This is one of the sub-galleries of the ODE Gallery. See the ODE documentation for general information about ODEs and ODE galleries in 3D-XplorMath-J.

The exhibits in the "ODE(1D) 1st Order" Gallery are first-order ordinary differential equations in one dimension. The equation that defines such an ODE has the form

x'(t) = f(t,x)

where *x(t)* is a real-valued function. A solution *x(t)*
has its values in the real numbers and could be visualized as a point that
moves along a line as *t* changes. However, in 3D-XplorMath-J, the
solution is visualized by displaying the *graph* of the solution
function *y = x(t)*. That is, the point *(t,x(t))* in
the plane is plotted for each value of *t*. Note that in
this gallery, the value of the solution function *x(t)* at time *t*
is represented by the *vertical* axis, while the horizontal axis
represents time.

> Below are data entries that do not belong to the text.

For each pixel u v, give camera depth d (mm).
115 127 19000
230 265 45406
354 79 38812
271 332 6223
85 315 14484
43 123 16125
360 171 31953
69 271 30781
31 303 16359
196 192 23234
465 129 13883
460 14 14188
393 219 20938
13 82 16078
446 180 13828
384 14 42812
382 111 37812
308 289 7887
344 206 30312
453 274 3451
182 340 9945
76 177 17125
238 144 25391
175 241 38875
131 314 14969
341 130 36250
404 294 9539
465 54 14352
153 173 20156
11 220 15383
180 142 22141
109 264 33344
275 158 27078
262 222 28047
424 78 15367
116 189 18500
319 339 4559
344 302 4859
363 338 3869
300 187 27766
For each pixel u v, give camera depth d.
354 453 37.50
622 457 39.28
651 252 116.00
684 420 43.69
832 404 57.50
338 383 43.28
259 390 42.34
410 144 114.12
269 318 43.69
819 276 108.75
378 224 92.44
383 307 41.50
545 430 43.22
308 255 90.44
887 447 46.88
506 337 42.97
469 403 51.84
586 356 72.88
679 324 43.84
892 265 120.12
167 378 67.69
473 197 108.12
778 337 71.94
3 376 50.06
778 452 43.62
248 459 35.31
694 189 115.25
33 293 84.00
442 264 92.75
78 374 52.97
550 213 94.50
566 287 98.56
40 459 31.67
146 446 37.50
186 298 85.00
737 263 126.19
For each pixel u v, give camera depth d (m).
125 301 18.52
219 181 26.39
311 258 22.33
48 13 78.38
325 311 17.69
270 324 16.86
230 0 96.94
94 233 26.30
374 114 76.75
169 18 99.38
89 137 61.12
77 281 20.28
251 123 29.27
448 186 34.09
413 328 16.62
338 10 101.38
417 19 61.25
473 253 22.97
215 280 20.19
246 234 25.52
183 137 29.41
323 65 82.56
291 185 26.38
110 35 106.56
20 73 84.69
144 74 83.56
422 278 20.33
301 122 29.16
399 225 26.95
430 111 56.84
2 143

A direction field
is also shown by default as part of the visualization. This field
represents the slope of the tangent line to the solution
curve at each point. (The direction field can be hidden using a command in
the "Action" menu.)

To specify an initial condition for the ODE, initial
values must be provided for *t* and
*x*. You can input an initial point using the input boxes in the Control Panel.
Alternatively, you can use the mouse to select an initial point by clicking
with the middle mouse button, or by using the left mouse button while holding
down the ALT key (the Option key on Mac's).